→ **TASK**
Please output the following records exactly. Leave every image out.

(Bounding boxes with keypoints)
· · ·

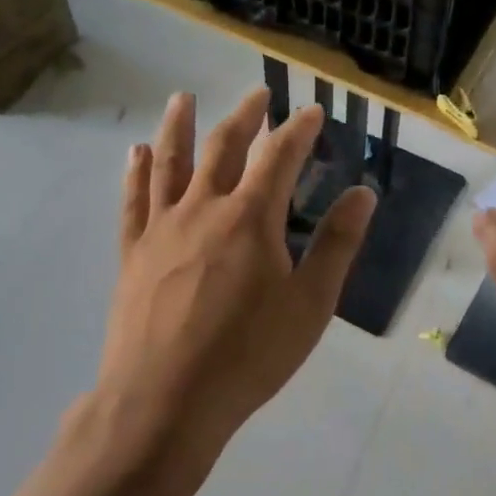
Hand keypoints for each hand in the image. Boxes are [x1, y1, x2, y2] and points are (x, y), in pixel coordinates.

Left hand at [90, 89, 375, 467]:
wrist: (165, 400)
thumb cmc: (248, 355)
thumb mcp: (310, 304)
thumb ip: (337, 245)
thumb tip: (362, 194)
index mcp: (251, 217)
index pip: (280, 155)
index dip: (299, 129)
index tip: (312, 110)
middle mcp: (204, 208)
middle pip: (224, 147)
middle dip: (245, 116)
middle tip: (258, 94)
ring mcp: (162, 228)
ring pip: (171, 163)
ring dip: (179, 126)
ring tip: (182, 98)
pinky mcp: (133, 253)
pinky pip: (133, 201)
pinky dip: (136, 172)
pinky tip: (137, 153)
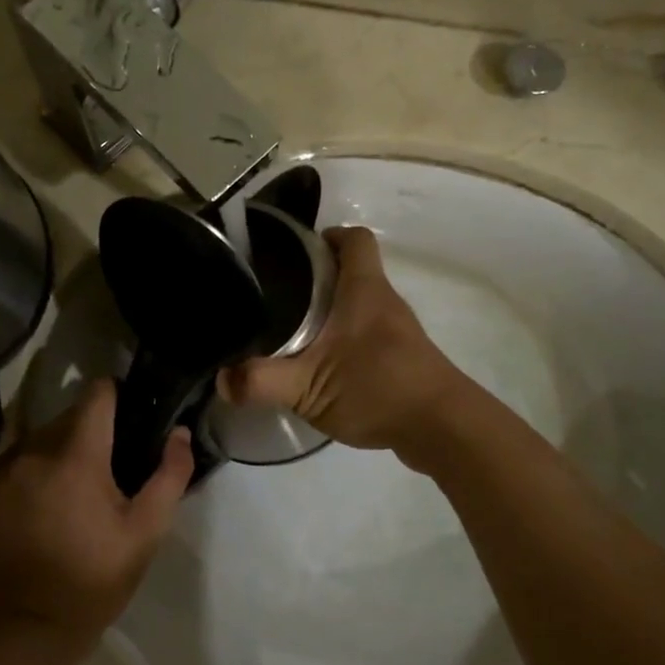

· · ·

→ **SOLUTION FOR THIS TASK**
Hand keypoints for each hand in the image. Boxes are [x1, y1, x2, y2] and points are (x, y), in pixel coordinates.

Left hand at [90, 89, 375, 467]:
wrist: (165, 400)
thumb cmc: (248, 355)
thumb mcp: (310, 304)
thumb ip: (337, 245)
thumb tip: (362, 194)
index mcp: (251, 217)
index pip: (280, 155)
index dip: (299, 129)
index tip: (312, 110)
middle mcp: (204, 208)
middle pip: (224, 147)
middle dip: (245, 116)
middle tip: (258, 94)
ring mcp: (162, 228)
ring pip: (171, 163)
ring dip: (179, 126)
ring tip: (182, 98)
pinky mcp: (133, 253)
pinky pip: (133, 201)
pinky dip: (136, 172)
pinky tip: (137, 153)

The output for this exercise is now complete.